"Open Source AI" isn't Open Source
It's not free as in beer, or free as in speech, but free as in... what, exactly?
Open source software has long differentiated between “free as in speech” (libre) and “free as in beer” (gratis). In the first case, libre software has a license that allows the user freedom to view the source and modify it, understand it, and remix it. In the second case, gratis software does not need to be paid for, but the user doesn’t necessarily have access to the pieces, can’t make new versions, and cannot remix or change it.
Yann LeCun co-authored a paper proposing Open Source Software in Machine Learning, Sonnenburg et al, all the way back in 2007 - that is, the pre-AI days of ML. In the paper, it lays out the many advantages to open source, and proposes that software tools used for machine learning should be released as open-source. The paper lists a variety of benefits, from reproducibility, to transparency1, to building on existing resources, to allowing the combination of advances used by different developers.

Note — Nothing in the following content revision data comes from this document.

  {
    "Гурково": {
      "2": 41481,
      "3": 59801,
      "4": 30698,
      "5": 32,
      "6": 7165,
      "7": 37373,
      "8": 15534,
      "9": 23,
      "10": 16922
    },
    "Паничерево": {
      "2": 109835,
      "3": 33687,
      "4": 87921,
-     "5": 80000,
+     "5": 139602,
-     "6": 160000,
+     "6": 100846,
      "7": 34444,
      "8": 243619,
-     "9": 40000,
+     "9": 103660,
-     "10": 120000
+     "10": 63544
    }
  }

Recently, however, LeCun has unveiled “Open Source AI,” which is a completely new meaning for open source. The terms “Open Source” and “free” aren’t restricted, and anyone can use the term, well, freely. But this new use is disingenuous; it fails at least half of the attributes which Sonnenburg et al notes that the Open Source Initiative used to define Open Source at the time. Open Source AI simply means that the models have the model weights released - the equivalent of software which makes the compiled code available. (This is otherwise known as software2.) This new meaning of “Open Source” doesn’t allow for reproducibility, since the weights are the product of code which isn’t publicly released - exactly what the earlier paper protested - and data which is not disclosed, proprietary, stolen, or all three. It doesn’t allow building on existing resources other than the model itself. And it doesn’t allow the combination of advances, since the secret sauce of the system which would allow future advances isn’t the model weights, it’s the techniques used to build it. It’s not even “free as in time” (able to be used in any fashion), since the licenses restrict what can be done with the model. One other feature of open-source, not definitional but widely accepted, is collaborative open development. Open Source AI fails this test blindingly; the models can be modified, perhaps even collaboratively, but the development of the model is still at least as much of a black box as the system itself.

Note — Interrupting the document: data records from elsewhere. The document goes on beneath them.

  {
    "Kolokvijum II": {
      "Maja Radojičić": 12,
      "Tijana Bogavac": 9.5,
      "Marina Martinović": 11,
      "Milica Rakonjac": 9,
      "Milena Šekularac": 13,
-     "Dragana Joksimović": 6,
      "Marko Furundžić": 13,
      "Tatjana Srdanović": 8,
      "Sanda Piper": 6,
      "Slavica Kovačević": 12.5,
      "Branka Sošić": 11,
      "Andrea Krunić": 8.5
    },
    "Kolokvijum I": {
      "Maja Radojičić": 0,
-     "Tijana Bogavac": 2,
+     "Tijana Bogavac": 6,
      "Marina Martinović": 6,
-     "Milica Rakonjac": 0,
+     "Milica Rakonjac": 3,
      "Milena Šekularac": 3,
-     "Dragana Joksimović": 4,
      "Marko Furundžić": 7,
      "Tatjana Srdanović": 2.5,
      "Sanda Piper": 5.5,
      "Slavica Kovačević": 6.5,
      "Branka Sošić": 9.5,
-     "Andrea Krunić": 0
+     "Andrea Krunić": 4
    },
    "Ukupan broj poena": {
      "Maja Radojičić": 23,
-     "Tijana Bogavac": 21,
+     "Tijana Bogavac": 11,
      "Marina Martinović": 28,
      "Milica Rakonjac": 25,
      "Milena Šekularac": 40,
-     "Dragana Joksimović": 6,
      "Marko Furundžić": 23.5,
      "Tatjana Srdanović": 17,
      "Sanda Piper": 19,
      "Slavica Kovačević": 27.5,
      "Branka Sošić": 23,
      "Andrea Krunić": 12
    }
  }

Open Source AI means the models can be studied, they can be used, they can be modified post-hoc, and they can be dissected. It’s plausible, as Zuckerberg suggested, that this has some of the same benefits as Open Source Software, though it’s unclear. It is also valuable for certain types of research. Commercially, Open Source AIs aren’t necessarily able to be used without payment, since the licenses used are restricted to research, not commercial use3. When available without restrictive licenses, these large models require either expensive hardware not available to most people, or paid hosting of the model. For development, the models are able to be modified, but are far from libre - the users cannot see the inputs to the model and cannot learn from how it was built. They are also impressively non-transparent; Meta’s Llama 2 model, the most openly available of its recent offerings, scores a paltry 54% on transparency - better than competitors, but far short of what we should expect.

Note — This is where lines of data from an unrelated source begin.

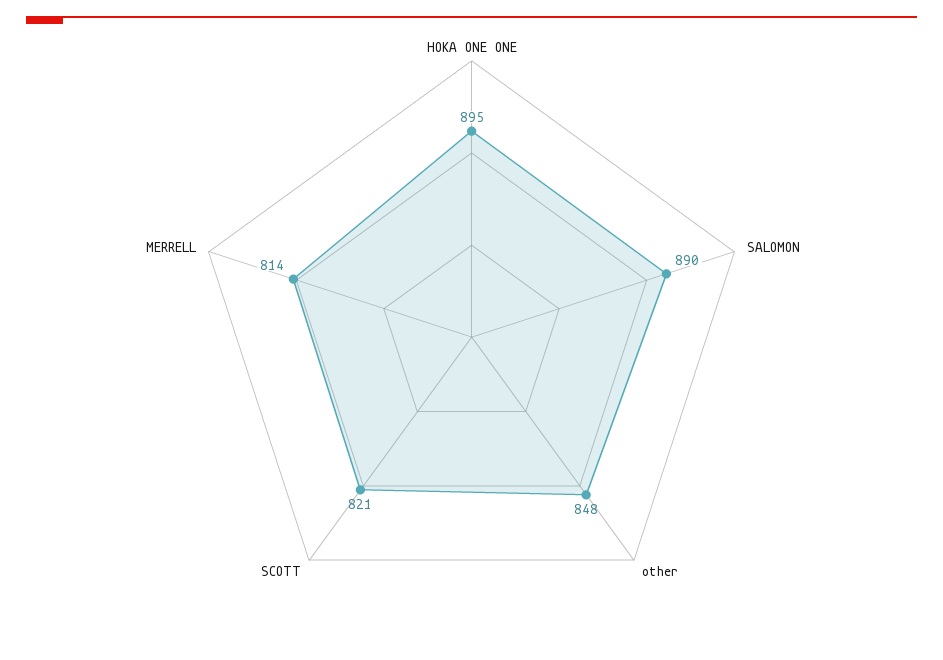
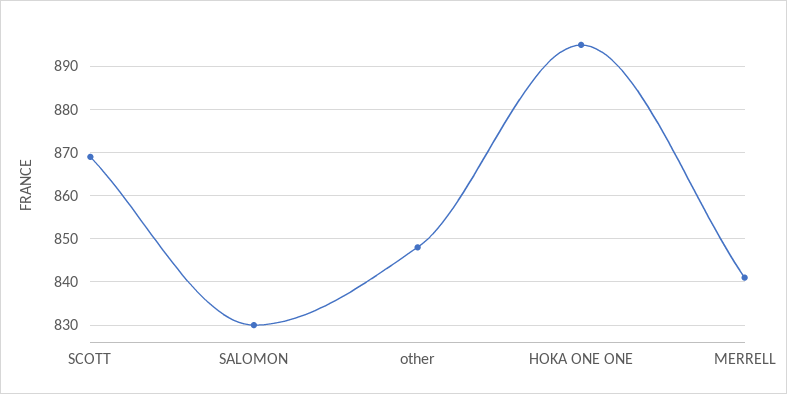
  {
    "HOKA ONE ONE": 895,
-   "SALOMON": 890,
+   "SALOMON": 830,
    "other": 848,
-   "SCOTT": 821,
+   "SCOTT": 870,
-   "MERRELL": 814
+   "MERRELL": 840
  }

If Open Source AI is neither gratis or libre, then those calling free model weights “Open Source,” should figure out what free means to them. Perhaps it’s “free as in oxygen” (dangerous due to reactions it can cause), or “free as in birds” (wild, without any person responsible).
I’m not necessarily opposed to judicious release of model weights, though as with any technology, designers and developers should consider the impact of their work before making or releasing it, as LeCun has recently agreed. But calling this new competitive strategy by Facebook “Open Source” without insisting on the actual features of open source is an insult to the name.
They don’t use this term, but it’s implicit in other benefits, and in the past decade is now widely used as a term for this essential feature of Open Source.
Only recently has there been “software as a service” which doesn’t allow the users to actually run the software themselves.
See, for example, the “open” release of Seamless4t for translation, announced here, and the noncommercial license for LLaMa-65b model.